Cómo se vive la transición energética

La libre competencia es un principio importante, pero la regulación debe fomentar una descarbonización lo más rápida y efectiva posible.

En los últimos años hemos podido ser testigos de una transición energética monumental, que sigue avanzando vertiginosamente. A nivel global, en energía eólica hemos pasado de tener 93 GW en 2007 a 467 GW en 2016 (en nueve años cinco veces más). En solar hemos pasado de 9 GW en 2007 a 296 GW en el 2016 (32 veces más).

En Chile, las ERNC cubren aproximadamente entre el 15 y 20% de la generación. Hace tan solo diez años, eran algo futurista.

Si nos basamos en el estudio de transición energética de DNV GL, que muestra un escenario energético hasta 2050, a nivel global, las ERNC van a seguir creciendo exponencialmente. El consumo de carbón ya se está reduciendo, el petróleo debería empezar a reducirse en los siguientes 15 años y el único combustible fósil que aumentará es el gas natural.

Por primera vez en la historia el crecimiento del PIB se ha desacoplado de nuestras emisiones de CO2. Es decir, que, aunque en el mundo se produjo más riqueza que en años anteriores y siguió aumentando la población, nuestras emisiones no aumentaron proporcionalmente.

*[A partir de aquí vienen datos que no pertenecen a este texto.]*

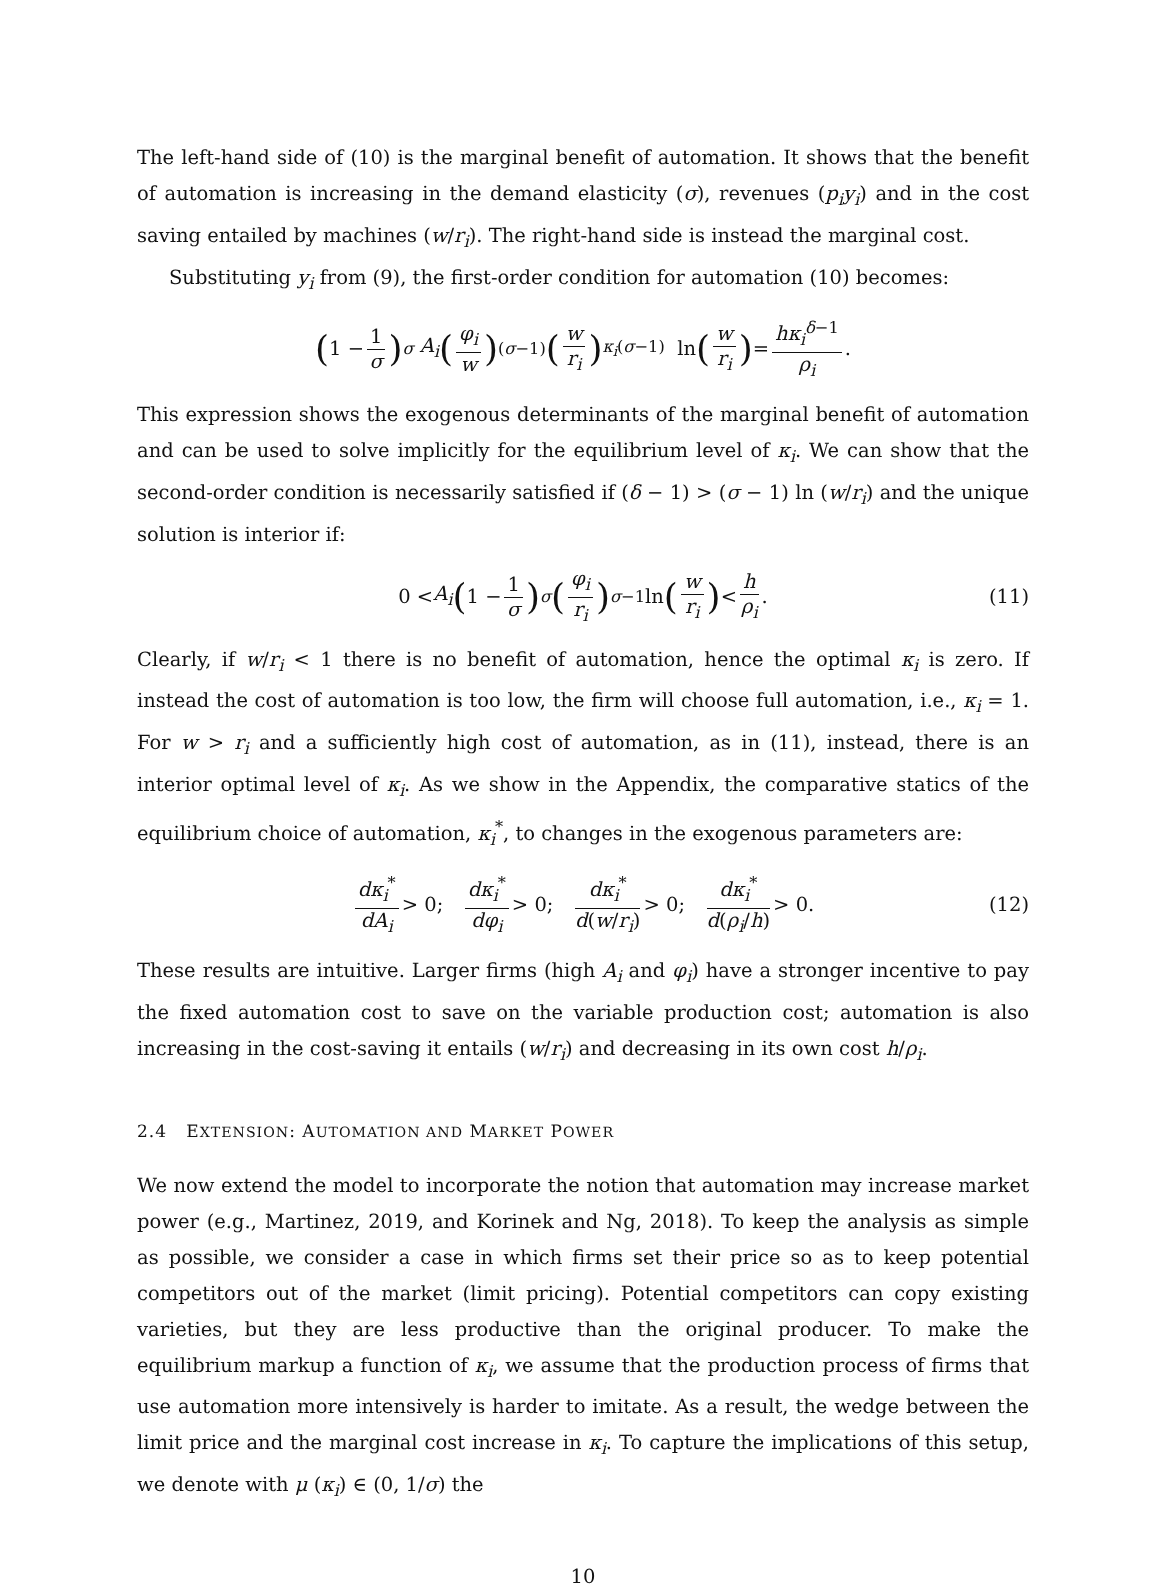The left-hand side of (10) is the marginal benefit of automation. It shows that the benefit of automation is increasing in the demand elasticity (σ), revenues (p<sub>i</sub>y<sub>i</sub>) and in the cost saving entailed by machines (w/r<sub>i</sub>). The right-hand side is instead the marginal cost.
Substituting y<sub>i</sub> from (9), the first-order condition for automation (10) becomes:
(1 − 1 σ)<sup>σ</sup> A<sub>i</sub> (φ<sub>i</sub> w)<sup>(σ−1)</sup> (w r<sub>i</sub>)<sup>κ<sub>i</sub>(σ−1)</sup> ln (w r<sub>i</sub>) = hκ<sub>i</sub><sup>δ−1</sup> ρ<sub>i</sub>.
This expression shows the exogenous determinants of the marginal benefit of automation and can be used to solve implicitly for the equilibrium level of κ<sub>i</sub>. We can show that the second-order condition is necessarily satisfied if (δ − 1) > (σ − 1) ln (w/r<sub>i</sub>) and the unique solution is interior if:
0 < A<sub>i</sub> (1 − 1 σ)<sup>σ</sup> (φ<sub>i</sub> r<sub>i</sub>)<sup>σ−1</sup> ln (w r<sub>i</sub>) < h ρ<sub>i</sub>. (11)
Clearly, if w/r<sub>i</sub> < 1 there is no benefit of automation, hence the optimal κ<sub>i</sub> is zero. If instead the cost of automation is too low, the firm will choose full automation, i.e., κ<sub>i</sub> = 1. For w > r<sub>i</sub> and a sufficiently high cost of automation, as in (11), instead, there is an interior optimal level of κ<sub>i</sub>. As we show in the Appendix, the comparative statics of the equilibrium choice of automation, κ<sub>i</sub><sup>*</sup>, to changes in the exogenous parameters are:
dκ<sub>i</sub><sup>*</sup> dA<sub>i</sub> > 0; dκ<sub>i</sub><sup>*</sup> dφ<sub>i</sub> > 0; dκ<sub>i</sub><sup>*</sup> d(w/r<sub>i</sub>) > 0; dκ<sub>i</sub><sup>*</sup> d(ρ<sub>i</sub>/h) > 0. (12)
These results are intuitive. Larger firms (high A<sub>i</sub> and φ<sub>i</sub>) have a stronger incentive to pay the fixed automation cost to save on the variable production cost; automation is also increasing in the cost-saving it entails (w/r<sub>i</sub>) and decreasing in its own cost h/ρ<sub>i</sub>.
2.4 EXTENSION: AUTOMATION AND MARKET POWER
We now extend the model to incorporate the notion that automation may increase market power (e.g., Martinez, 2019, and Korinek and Ng, 2018). To keep the analysis as simple as possible, we consider a case in which firms set their price so as to keep potential competitors out of the market (limit pricing). Potential competitors can copy existing varieties, but they are less productive than the original producer. To make the equilibrium markup a function of κ<sub>i</sub>, we assume that the production process of firms that use automation more intensively is harder to imitate. As a result, the wedge between the limit price and the marginal cost increase in κ<sub>i</sub>. To capture the implications of this setup, we denote with μ (κ<sub>i</sub>) ∈ (0, 1/σ) the
10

Si bien estos datos son esperanzadores, es necesario ponerlos en contexto. La transición energética es un requisito para cumplir las metas de descarbonización fijadas en el acuerdo de París. Estas se apoyan en el consenso científico que considera que limitar el calentamiento global por debajo de los 2°C (e idealmente, 1,5°C) es necesario para evitar consecuencias catastróficas. Las proyecciones de transición energética de DNV GL nos indican que a este ritmo agotaremos el presupuesto de carbono alrededor del 2040 y aun no tendremos un sistema descarbonizado. Esto nos lleva a un aumento de la temperatura media por encima de los 2,5°C hacia finales de siglo.

La libre competencia es un principio importante, pero la regulación debe fomentar una descarbonización lo más rápida y efectiva posible. Hay que encontrar formas para que los impuestos verdes nos ayuden a cambiar cómo generamos y qué energías utilizamos; una matriz cada vez más renovable debe incluir almacenamiento; se deben fomentar soluciones tecnológicas, como los autos o los buses eléctricos. Pero tampoco se deben olvidar esas soluciones que cambian nuestros paradigmas comportamentales.

En Europa se ha trabajado mucho en planificar ciudades con mejoras integrales en transporte público, carriles exclusivos para bicicletas, reducción de las velocidades máximas, impuestos de congestión, aislación térmica de las viviendas, y reciclaje de todo tipo. Se trata de que nos empecemos a cuestionar cómo funcionamos en sociedad. ¿Es necesario quemar un combustible dañino para la salud de las personas que mueve un auto de 3.000 kg para llevar a una persona de 80 kg a 5 km de su casa? ¿Sería más eficiente que esa persona estuviera cómoda realizando ese viaje en bicicleta o scooter eléctrico? ¿Cuáles son las barreras para hacer este cambio?

Parece que finalmente hemos pasado de tener una posición de rechazo a una aceptación de que ese status quo no era sostenible. El futuro ya está aquí.